La caractérisation des lacs deviendra un outil d’aide à la décision en précisant et détaillant la composition de chacun des lacs de la région. Le résultat de ce travail pourrait être conclu dès la prochaine année.
Finalement, la professionnalisation du poste d’inspecteur municipal viendra appuyer ces agents importants au support de la protection des berges en leur donnant des outils pour répondre à une tâche de plus en plus complexe et dont les actes ont des effets non seulement aujourd’hui mais pour les générations futures.

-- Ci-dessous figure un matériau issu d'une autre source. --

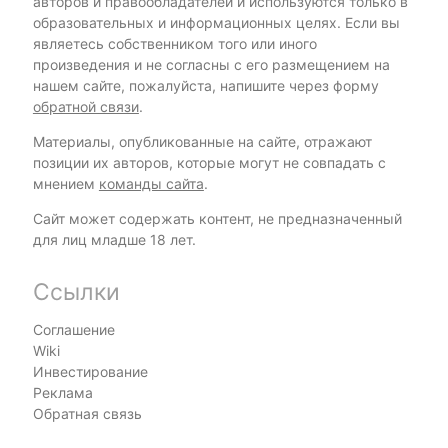
авторов и правообладателей и используются только в
образовательных и информационных целях. Если вы
являетесь собственником того или иного
произведения и не согласны с его размещением на
нашем сайте, пожалуйста, напишите через форму
обратной связи
.
Материалы, опубликованные на сайте, отражают
позиции их авторов, которые могут не совпадать с
мнением
команды сайта
.
Сайт может содержать контент, не предназначенный
для лиц младше 18 лет.
Ссылки
Соглашение
Wiki
Инвестирование
Реклама
Обратная связь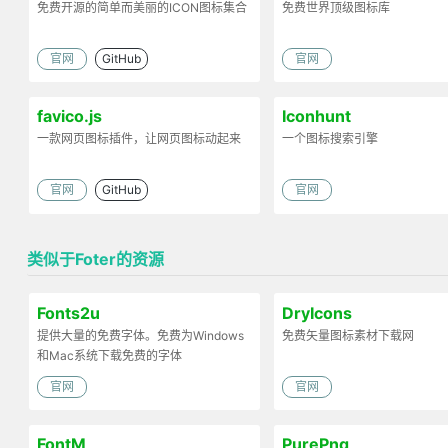
免费开源的简单而美丽的ICON图标集合
免费世界顶级图标库
官网
GitHub
官网
favico.js
Iconhunt
一款网页图标插件，让网页图标动起来
一个图标搜索引擎
官网
GitHub
官网
类似于Foter的资源
Fonts2u
DryIcons
提供大量的免费字体。免费为Windows
免费矢量图标素材下载网
和Mac系统下载免费的字体
官网
官网
FontM
PurePng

Le comité du fonds de sEAUvegarde de la Vallée de la GatinEAU s’est, depuis février dernier, réuni à quatre occasions afin d’entreprendre les actions du fonds. Ce comité continuera à veiller en application des dites actions et s’assurera que celles-ci soient réalisées en conformité avec le plan d’actions qui avait été présenté le 9 mai 2008 au suivi du Sommet sur la sauvegarde des lacs et rivières de la Vallée-de-la-Gatineau.
Dans la poursuite de ces mêmes objectifs de protection des cours d’eau, la SADC-VG a procédé à l’embauche d’une étudiante afin d’appuyer la mise en place des actions dont principalement le programme incitatif à la revégétalisation. Mme Karelle Vachon demeure donc disponible au bureau de la SADC-VG, au 819-449-1551, afin de répondre aux questions relatives à ce fonds.
«La protection des cours d’eau est un travail de longue haleine qui nous interpelle tous. Chacun d’entre nous a un rôle à jouer dans le vaste échiquier des basins versants. Le fonds sEAUvegarde de la Vallée-de-la-GatinEAU n’est qu’un point de départ. Il faudra être persévérants et vigilants en cette matière si l’on veut transmettre à nos enfants, petits-enfants et autres générations, cette qualité de vie qui est associée à nos plans d’eau exceptionnels», conclut, M. Pierre Monette, directeur général de la SADC-VG.